Snowflake numeric data types can be split in two main categories: fixed-point numbers and floating-point numbers. In this blog post we are going to look at what these mean from Snowflake database design point of view, and especially should you use floating type when dealing with numeric data?
Fixed-point numbers are exact numeric values, which include data types such as number, integer and decimal. For these data types, developer can determine precision (allowed number of digits in column) and scale (number of digits right of the decimal point). In Snowflake, all fixed-point numeric data types are actually type decimal with precision 38 and scale 0, if not specified differently.

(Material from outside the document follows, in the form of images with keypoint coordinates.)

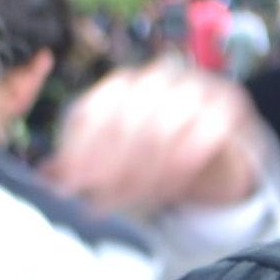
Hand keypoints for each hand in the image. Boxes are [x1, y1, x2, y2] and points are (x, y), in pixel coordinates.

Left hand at [45, 59, 260, 221]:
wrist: (220, 148)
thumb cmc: (158, 151)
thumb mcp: (116, 156)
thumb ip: (83, 163)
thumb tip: (48, 174)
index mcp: (123, 83)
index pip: (93, 110)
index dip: (80, 151)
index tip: (72, 186)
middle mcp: (158, 76)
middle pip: (127, 119)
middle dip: (111, 167)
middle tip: (100, 203)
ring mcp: (197, 85)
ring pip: (164, 126)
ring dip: (147, 170)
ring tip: (134, 200)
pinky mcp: (230, 103)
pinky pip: (206, 132)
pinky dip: (186, 161)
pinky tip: (170, 187)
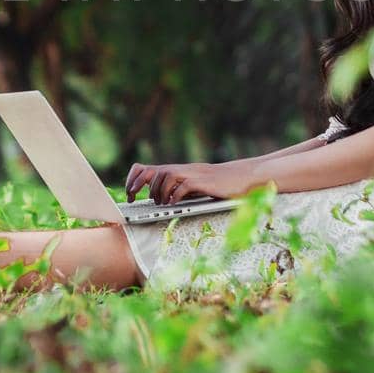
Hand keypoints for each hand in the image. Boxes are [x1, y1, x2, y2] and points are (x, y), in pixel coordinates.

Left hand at [124, 160, 254, 204]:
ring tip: (160, 203)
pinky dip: (175, 195)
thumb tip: (163, 200)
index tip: (130, 194)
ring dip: (159, 191)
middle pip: (155, 171)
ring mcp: (192, 173)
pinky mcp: (202, 181)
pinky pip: (183, 186)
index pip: (148, 168)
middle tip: (136, 199)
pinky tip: (173, 204)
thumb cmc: (220, 184)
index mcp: (179, 170)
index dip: (135, 178)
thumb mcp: (196, 185)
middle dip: (140, 185)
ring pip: (166, 176)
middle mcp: (183, 169)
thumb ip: (180, 188)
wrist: (243, 177)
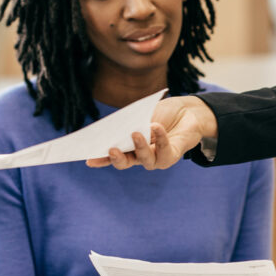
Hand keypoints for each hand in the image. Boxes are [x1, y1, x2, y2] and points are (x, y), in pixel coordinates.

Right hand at [86, 96, 217, 170]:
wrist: (187, 112)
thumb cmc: (161, 114)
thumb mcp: (141, 115)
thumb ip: (129, 123)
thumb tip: (116, 127)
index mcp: (129, 148)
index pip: (112, 155)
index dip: (100, 159)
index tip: (88, 159)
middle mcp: (141, 157)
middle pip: (126, 163)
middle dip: (117, 158)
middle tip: (111, 149)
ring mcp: (156, 158)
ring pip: (145, 160)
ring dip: (139, 147)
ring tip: (135, 133)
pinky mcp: (172, 156)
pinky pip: (164, 151)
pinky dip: (160, 137)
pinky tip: (155, 125)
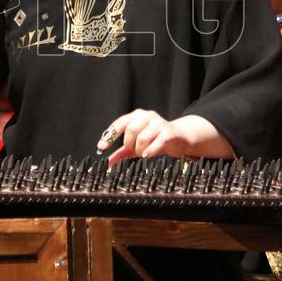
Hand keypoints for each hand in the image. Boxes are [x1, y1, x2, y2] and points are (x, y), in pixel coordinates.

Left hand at [96, 110, 234, 165]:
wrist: (180, 138)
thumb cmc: (156, 140)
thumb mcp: (136, 146)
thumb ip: (121, 153)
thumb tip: (107, 163)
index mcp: (136, 116)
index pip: (119, 124)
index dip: (109, 136)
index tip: (101, 147)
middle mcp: (147, 116)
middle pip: (130, 129)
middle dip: (130, 144)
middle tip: (134, 151)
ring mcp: (159, 123)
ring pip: (142, 137)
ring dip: (140, 149)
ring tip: (144, 153)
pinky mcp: (169, 132)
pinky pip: (158, 140)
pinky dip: (151, 149)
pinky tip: (147, 156)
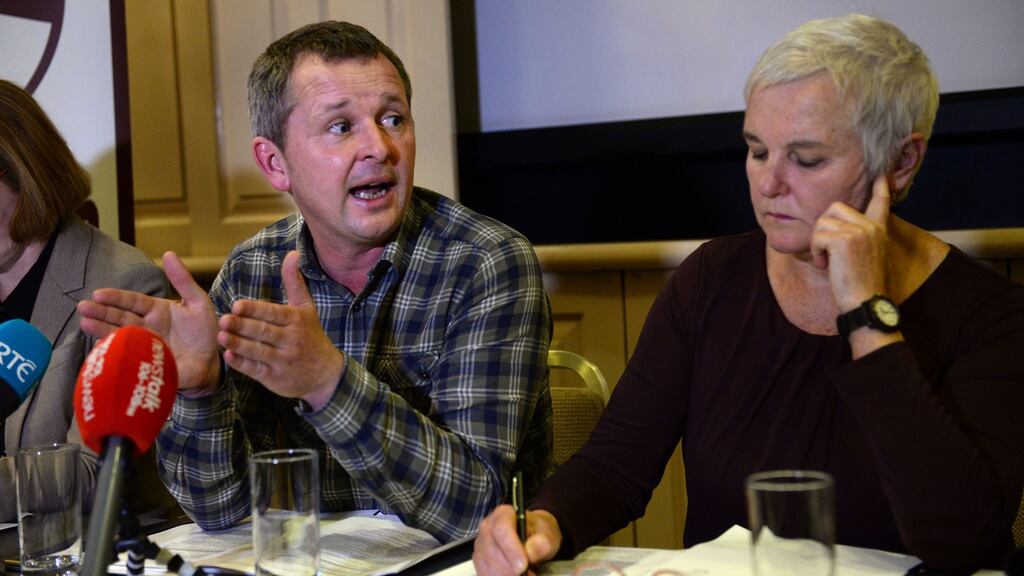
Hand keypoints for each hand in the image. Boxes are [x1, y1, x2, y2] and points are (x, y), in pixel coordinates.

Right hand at [77, 251, 220, 391]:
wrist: (211, 362)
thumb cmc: (204, 331)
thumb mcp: (197, 302)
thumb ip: (183, 281)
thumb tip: (168, 253)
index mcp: (155, 311)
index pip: (132, 301)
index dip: (115, 297)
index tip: (98, 294)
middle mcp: (146, 328)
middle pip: (120, 318)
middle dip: (101, 313)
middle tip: (83, 308)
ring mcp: (144, 347)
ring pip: (119, 337)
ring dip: (102, 330)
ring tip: (85, 324)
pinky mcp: (147, 365)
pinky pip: (128, 359)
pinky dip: (115, 354)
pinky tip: (102, 350)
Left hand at [217, 250, 342, 408]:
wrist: (326, 374)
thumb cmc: (311, 336)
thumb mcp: (306, 308)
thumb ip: (294, 282)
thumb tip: (292, 253)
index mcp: (296, 320)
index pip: (273, 313)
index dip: (255, 310)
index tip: (237, 305)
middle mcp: (291, 340)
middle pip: (264, 332)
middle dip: (243, 326)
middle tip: (223, 319)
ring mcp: (283, 360)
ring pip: (259, 351)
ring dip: (239, 345)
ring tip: (221, 337)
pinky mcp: (276, 378)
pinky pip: (257, 371)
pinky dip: (243, 364)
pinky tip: (229, 357)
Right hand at [473, 505, 561, 575]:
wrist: (533, 538)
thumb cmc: (539, 534)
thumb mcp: (548, 534)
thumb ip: (542, 542)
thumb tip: (530, 553)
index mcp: (503, 514)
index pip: (501, 530)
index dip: (511, 549)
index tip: (524, 565)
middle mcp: (487, 527)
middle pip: (492, 551)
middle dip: (510, 568)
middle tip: (527, 575)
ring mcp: (481, 545)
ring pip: (486, 565)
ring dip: (505, 575)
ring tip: (524, 575)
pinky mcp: (479, 561)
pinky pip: (484, 573)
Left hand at [810, 174, 890, 311]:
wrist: (864, 302)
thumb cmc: (859, 284)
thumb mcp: (861, 255)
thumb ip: (854, 237)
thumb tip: (832, 225)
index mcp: (878, 229)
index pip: (881, 202)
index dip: (881, 187)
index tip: (883, 174)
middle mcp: (871, 226)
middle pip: (833, 208)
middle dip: (823, 229)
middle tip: (828, 252)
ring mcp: (860, 231)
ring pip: (822, 222)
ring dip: (818, 243)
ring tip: (829, 261)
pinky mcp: (846, 239)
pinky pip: (818, 236)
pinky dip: (816, 252)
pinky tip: (826, 266)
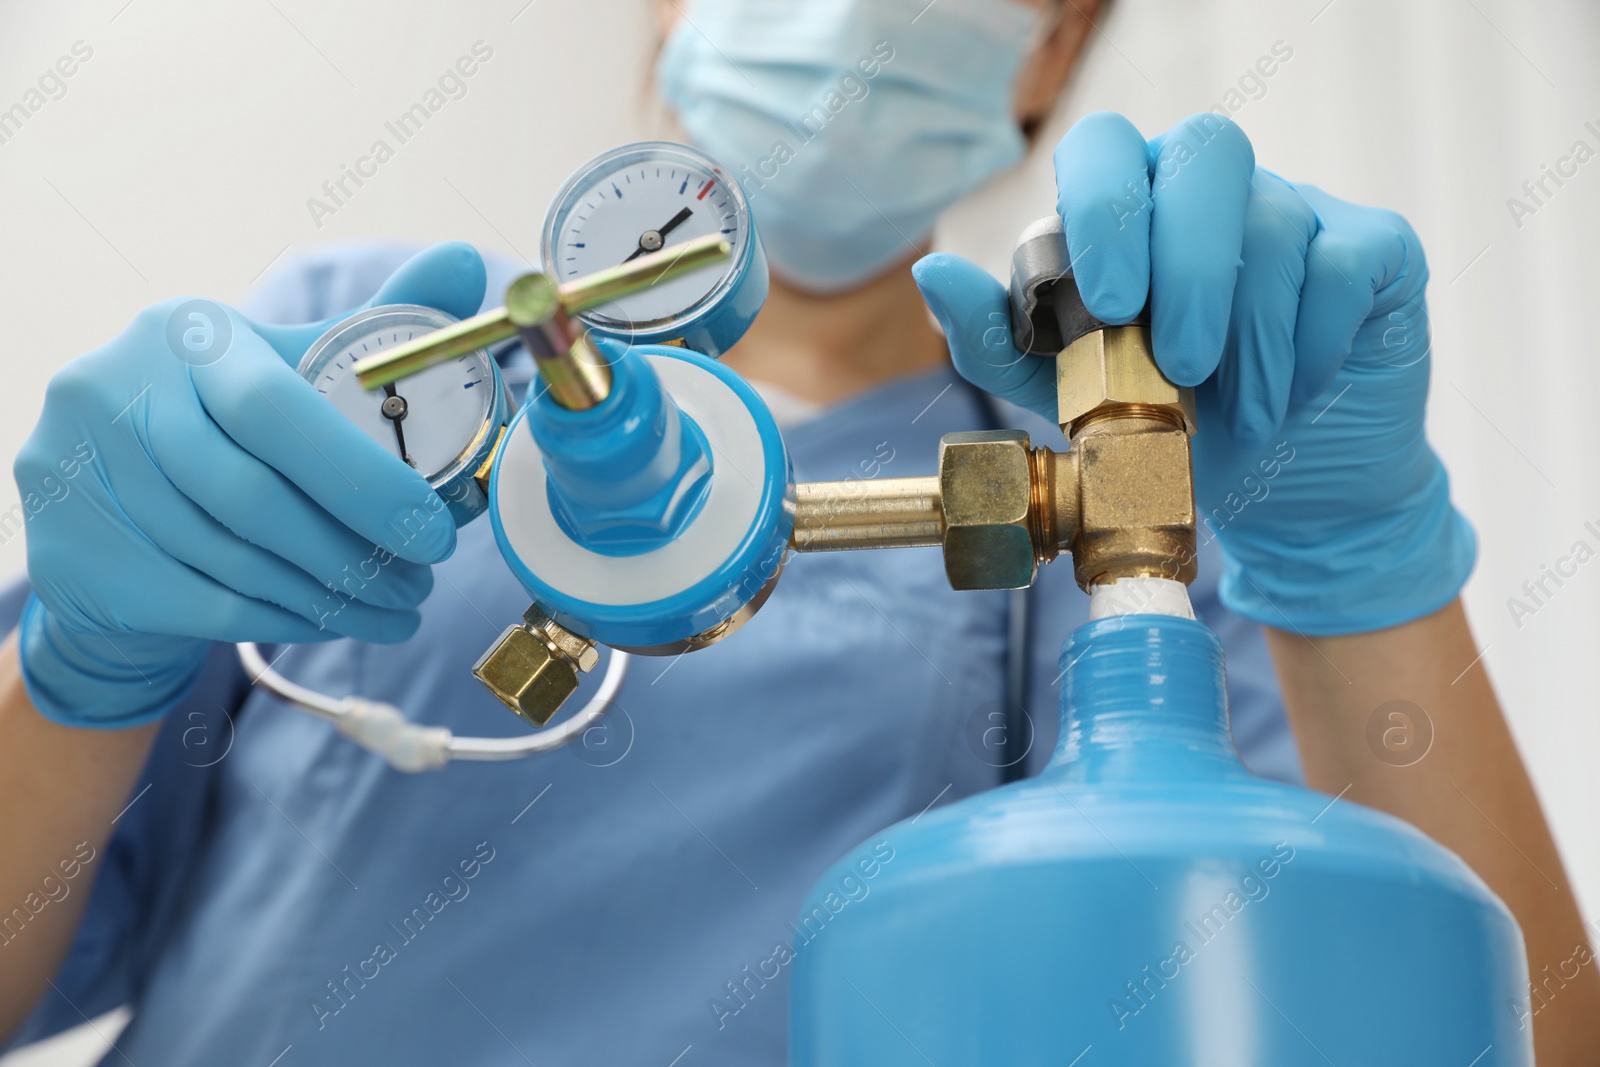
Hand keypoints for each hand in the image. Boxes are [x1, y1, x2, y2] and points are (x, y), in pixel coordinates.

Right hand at [15, 242, 486, 726]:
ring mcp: (82, 475)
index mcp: (182, 334)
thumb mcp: (285, 359)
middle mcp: (116, 394)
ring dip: (336, 596)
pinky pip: (207, 603)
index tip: (437, 529)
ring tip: (401, 605)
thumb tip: (463, 263)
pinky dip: (287, 618)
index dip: (364, 478)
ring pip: (236, 560)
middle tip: (424, 577)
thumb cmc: (223, 417)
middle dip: (356, 552)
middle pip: (253, 497)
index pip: (275, 407)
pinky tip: (342, 621)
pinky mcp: (75, 555)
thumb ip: (376, 322)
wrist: (102, 491)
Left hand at [915, 111, 1473, 634]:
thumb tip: (935, 271)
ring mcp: (1300, 210)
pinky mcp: (1372, 249)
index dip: (1105, 205)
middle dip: (1189, 266)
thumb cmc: (1170, 428)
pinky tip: (1291, 394)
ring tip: (1237, 413)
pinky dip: (1313, 341)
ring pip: (1277, 220)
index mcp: (1131, 209)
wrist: (1283, 490)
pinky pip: (1346, 260)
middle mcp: (1212, 193)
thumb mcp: (1067, 399)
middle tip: (1183, 366)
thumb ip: (999, 340)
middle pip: (1206, 151)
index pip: (1106, 146)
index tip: (1110, 301)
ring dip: (1250, 337)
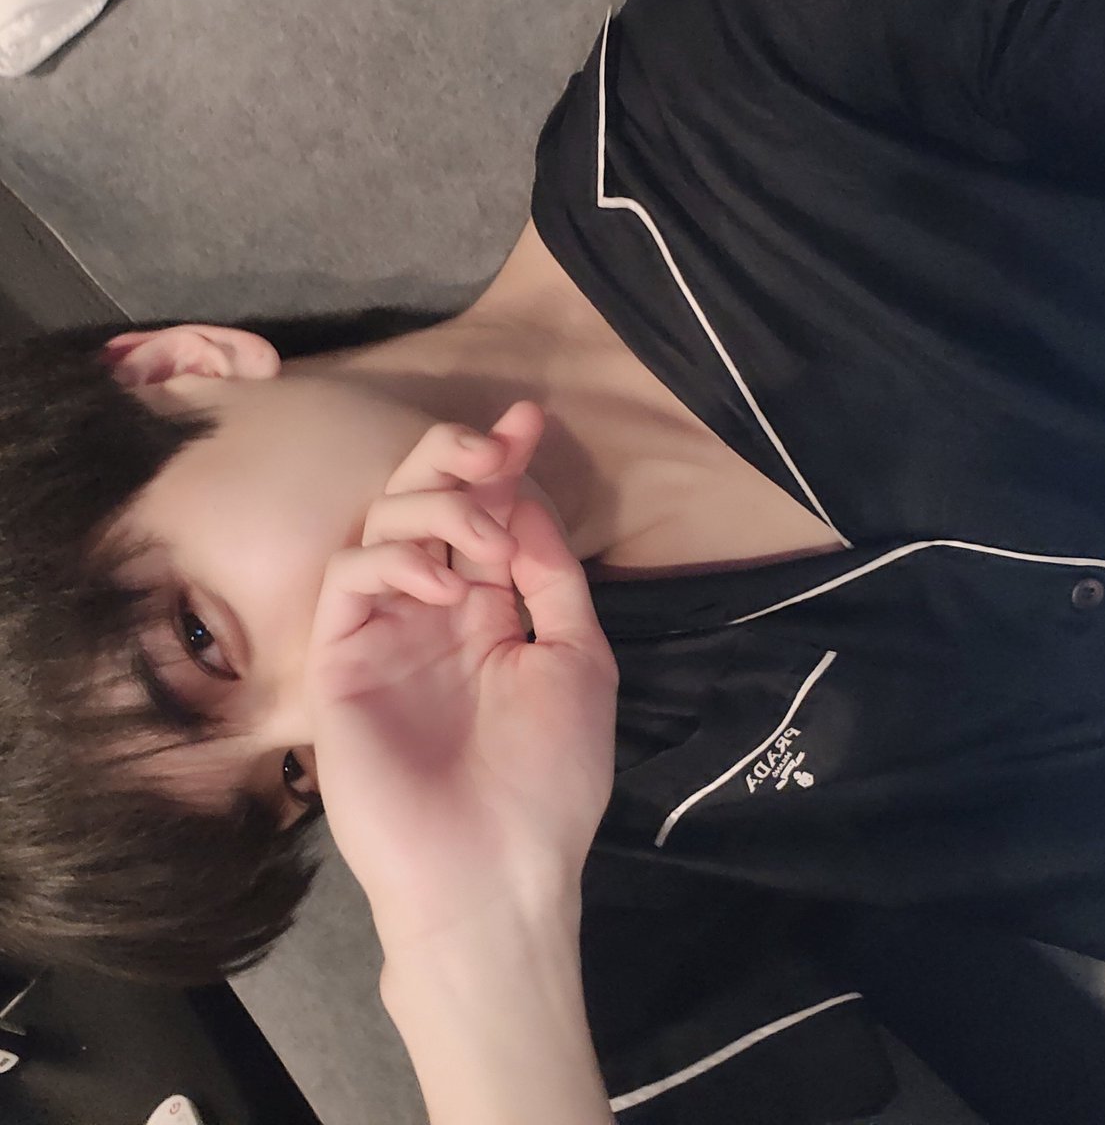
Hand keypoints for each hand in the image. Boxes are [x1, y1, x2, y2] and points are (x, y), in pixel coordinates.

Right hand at [306, 402, 617, 951]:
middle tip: (493, 447)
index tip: (531, 417)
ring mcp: (385, 630)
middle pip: (425, 499)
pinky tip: (444, 588)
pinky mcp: (341, 657)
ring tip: (482, 548)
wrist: (493, 872)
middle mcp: (435, 608)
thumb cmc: (548, 776)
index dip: (505, 462)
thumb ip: (550, 576)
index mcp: (492, 609)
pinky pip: (350, 575)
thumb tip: (523, 502)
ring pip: (383, 521)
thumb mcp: (577, 659)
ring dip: (437, 507)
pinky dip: (395, 558)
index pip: (488, 514)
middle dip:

Typical use cases for fixed-point data types are natural numbers and exact decimal values, such as monetary figures, where they need to be stored precisely.
On the other side of the spectrum are floating-point numbers, which are approximate representations of numeric values. In Snowflake, floating-point columns can be created with key-words float, double, double precision or real. However, as the Snowflake documentation states, all of these data types are actually stored as double and they do not have difference in precision, but displayed as floats. Floating-point data types are mainly used in mathematics and science to simplify the calculations with scientific notation. Storing numbers with major differences in magnitude is their advantage in databases too, because zeros trailing or following the decimal sign does not consume memory as it does for decimal format. In traditional computing, floats are considered faster for computation, but is that really the case in modern database design?
First, let us explore inserting data on Snowflake into table with float as numeric data type. We create a table and insert 500 million rows of generated dummy data to the table with following query:
CREATE TABLE T_FLOAT_500M ( id INT, float_field FLOAT ); INSERT INTO T_FLOAT_500M SELECT SEQ8() , UNIFORM(1, 500000000, RANDOM())::FLOAT FROM TABLE ( GENERATOR ( ROWCOUNT => 500000000 ) );
To see the effect of using float as the data type for big numeric values, we can run the following query:
SELECT SUM(float_field) AS NO_CONVERSION , SUM(float_field::INT) AS CONVERT_VALUES_SEPARATELY , SUM(float_field)::INT AS CONVERT_SUM_VALUE FROM T_FLOAT_500M;
Sum without the conversion produces us a rounded number with scientific notation: 1.24997318579082e+17
Separately converted values sum produces result: 124997318579081654
Conversion made after the calculation produces sum value: 124997318579081664
From the sum results, we will notice the accuracy problem related to storing numeric values as floats as the sum results differ from each other. When dealing with large or extremely accurate numeric values, floats may cause differentiation in results due to their nature of being approximate representations. Same effect can be seen when using WHERE clauses as the approximate representations may not work as designed with conditions that point to exact numeric values.
Storage size of float
Next, we create a similar table as earlier, but with the second field being type integer and populate it without converting random figures to floats.
CREATE TABLE T_INT_500M ( id INT, int_field INT); INSERT INTO T_INT_500M SELECT SEQ8() , UNIFORM(1, 500000000, RANDOM())::INT FROM TABLE ( GENERATOR ( ROWCOUNT => 500000000 ) ); SHOW TABLES LIKE '%_500M';
Looking at the Snowflake table statistics, we will notice integer table is smaller (3.37 GB) compared to the float table (5.50 GB). The difference in table sizes is significant with the float table being 63 % bigger. This can be explained by Snowflake reserving 64 bits of memory for every float value. Integer values on the other hand are stored in compressed format and take only the necessary amount of memory.
This difference is seen also on SELECT queries, where querying all rows with X-Small warehouse takes only 85 seconds for integer type table compared to the 160 seconds with the float type table. Difference is once again major.
Floats still have their use cases with numbers that have majorly different magnitudes. But from the presented test cases, we can draw a conclusion that using floating-point data types will lead to bigger storage sizes and longer query times, which result as an increase to data warehousing costs. Another thing to consider is the possibility of imprecise values, when dealing with extremely accurate data. Whenever possible, it is recommended not to use float as a type for numeric data without a specific reason. Especially precise and whole numbers are not meant to be stored as floats and should be given appropriate data types.